Jack set to work. He made a pile of the winter clothing he would no longer need, set it aside for Goodwill. He disassembled the computer and stereo components. He’d have to call the lawyer and find out which one of them owned the furniture. Tomorrow he’d come back with movers, have them box up his books and anything else he wanted to ship. He hauled bags of unwanted things out to the trash. The backyard was full of oddly shaped snow-covered lumps, like the bodies of Arctic explorers.
He was sorting through the bathroom shelves when he heard, unmistakably, the sound of a baby crying from upstairs. It went on for a time, then ceased. Someone flushed a toilet overhead.
Jack went out into the lobby. He’d assumed that Brezak wasn’t home, and counted himself lucky. Now he saw that new names were on Brezak’s mailbox.
J. DESOTO, M. DESOTO
. A nice young couple with a baby.
So Brezak had gone, or maybe he’d finally been thrown out, and was living his dirty, disorganized life somewhere else. Jack had to remind
himself that these were rentals, he shouldn’t be surprised when people moved on. Piece by piece his own life here would be erased. He wondered if Ivory had made it to Florida, if she was on a beach with the hot sun freckling her skin, rubbing suntan lotion on her withered leg, daring people to stare. He knew this was a sentimental thought and she deserved better from him. She had made it possible for him to imagine the different shapes and ways of loving, its cruelties and extravagances, how someone might desire men and women equally, or reach the very end point of desire.
Someone named Rogers had taken over Mr. Dandy’s apartment.
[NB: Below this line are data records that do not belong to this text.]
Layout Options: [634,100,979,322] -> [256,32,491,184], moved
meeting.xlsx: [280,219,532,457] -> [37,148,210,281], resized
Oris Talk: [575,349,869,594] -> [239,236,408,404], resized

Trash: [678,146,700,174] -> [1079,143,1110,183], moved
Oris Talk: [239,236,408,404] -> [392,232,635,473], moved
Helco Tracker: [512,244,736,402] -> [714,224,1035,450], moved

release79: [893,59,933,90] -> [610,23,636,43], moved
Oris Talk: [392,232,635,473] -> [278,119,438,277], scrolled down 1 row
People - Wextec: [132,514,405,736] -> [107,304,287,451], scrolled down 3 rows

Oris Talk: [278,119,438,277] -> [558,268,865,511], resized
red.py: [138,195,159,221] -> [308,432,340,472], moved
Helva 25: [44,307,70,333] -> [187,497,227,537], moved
Jack and Chloe’s names were still on their mailbox. Jack used his key to open it, pulled out some old pizza flyers. They were damp and shredded, as if something had been making a nest in there. Mrs. Lacagnina’s name was still in place. Who would have thought she’d outlast everyone else.
Jack had pulled his car up to the front door to load suitcases when Mrs. Lacagnina herself came out, dragging her grocery cart. Jack waved. He wondered if she’d find it strange that he’d returned, then he wondered if she’d even noticed he was gone.
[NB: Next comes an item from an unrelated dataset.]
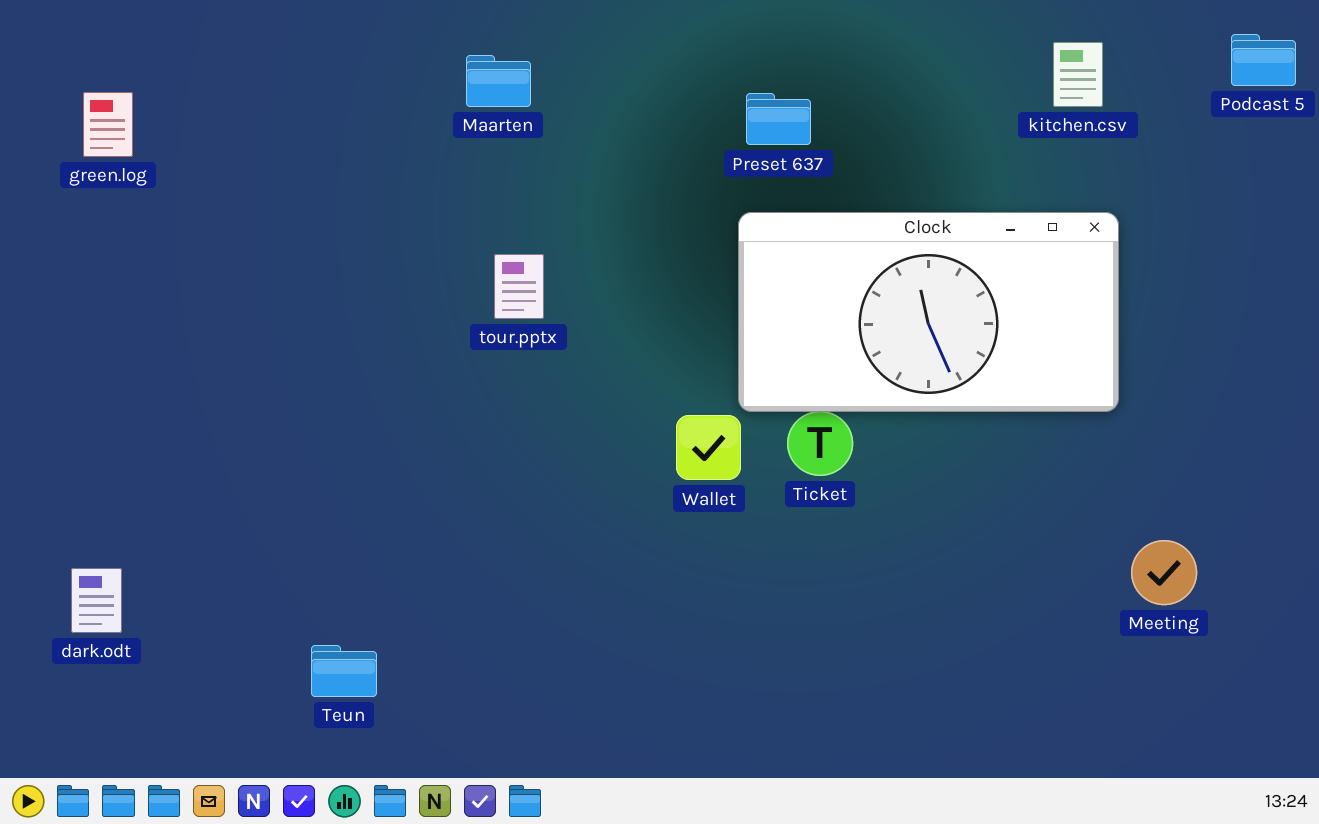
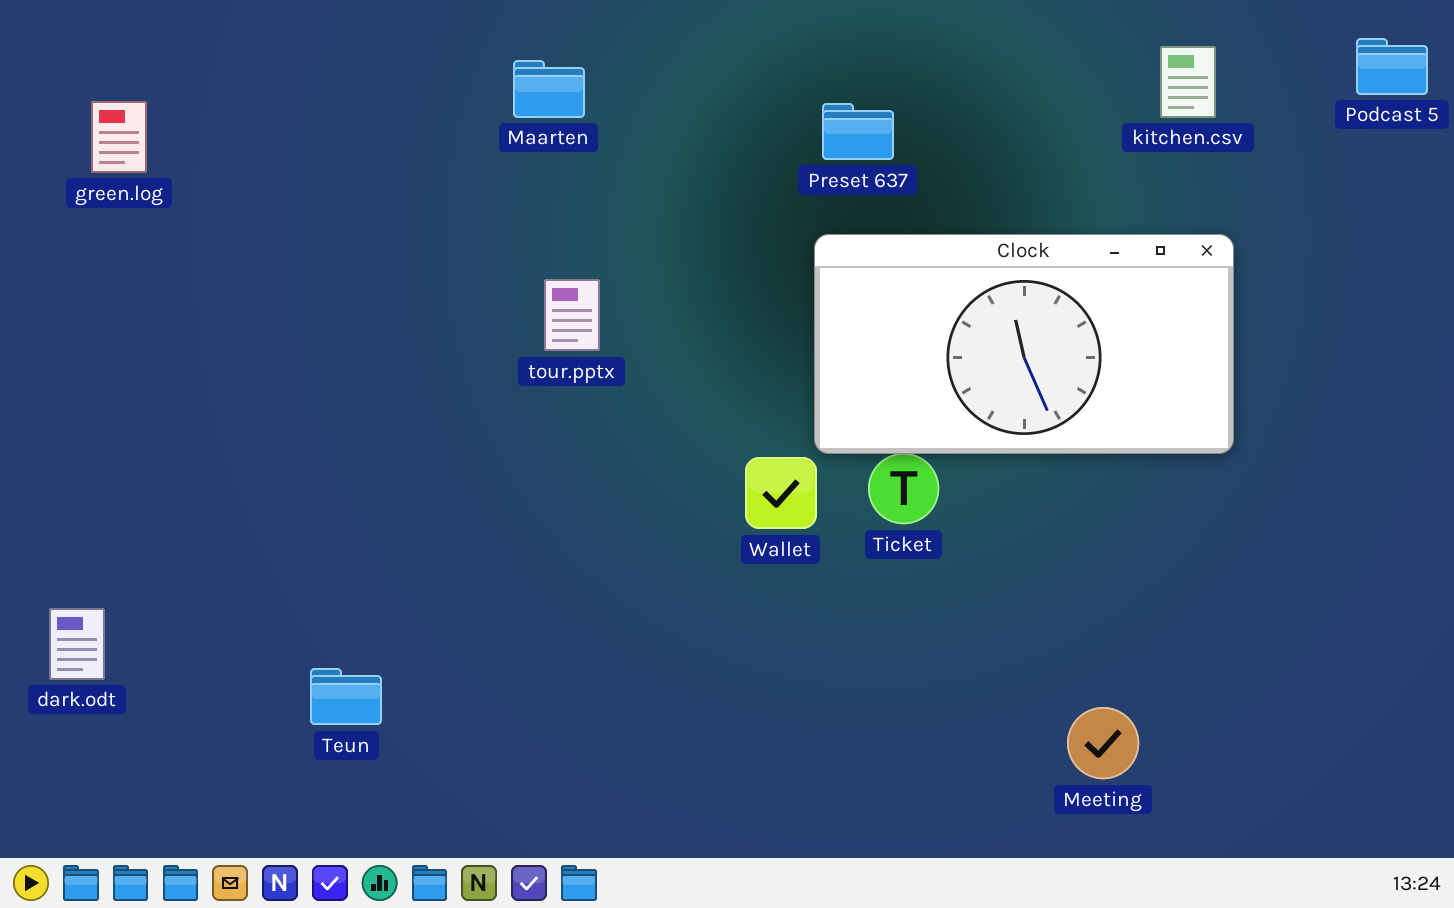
Meeting: [1131,540,1197,605] -> [1067,707,1139,779], moved
dark.odt: [71,568,122,633] -> [49,608,105,680], moved
Teun: [311,645,377,697] -> [310,668,382,725], moved

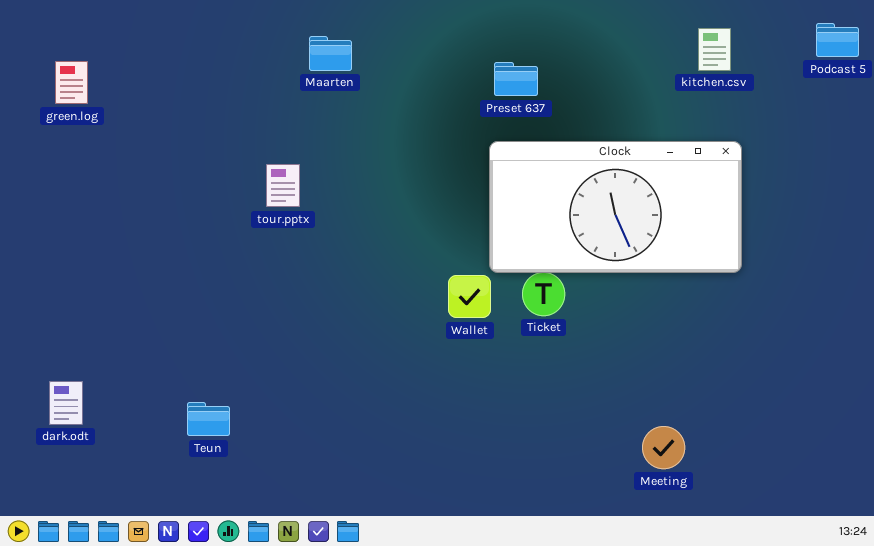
tour.pptx: [544,279,600,351] -> [266,164,300,207], moved
dark.odt: [49,608,105,680] -> [49,381,83,425], moved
Mrs. Lacagnina didn’t wave back. She stared at him with no sign of recognition, but Jack thought her face might be so hardened by age and deafness that it no longer recorded actual expressions. Jack opened the passenger door of the car, tried to convey his willingness to escort her to the grocery. He wanted to believe that in spite of everything, he might still be a person who was kind to old ladies.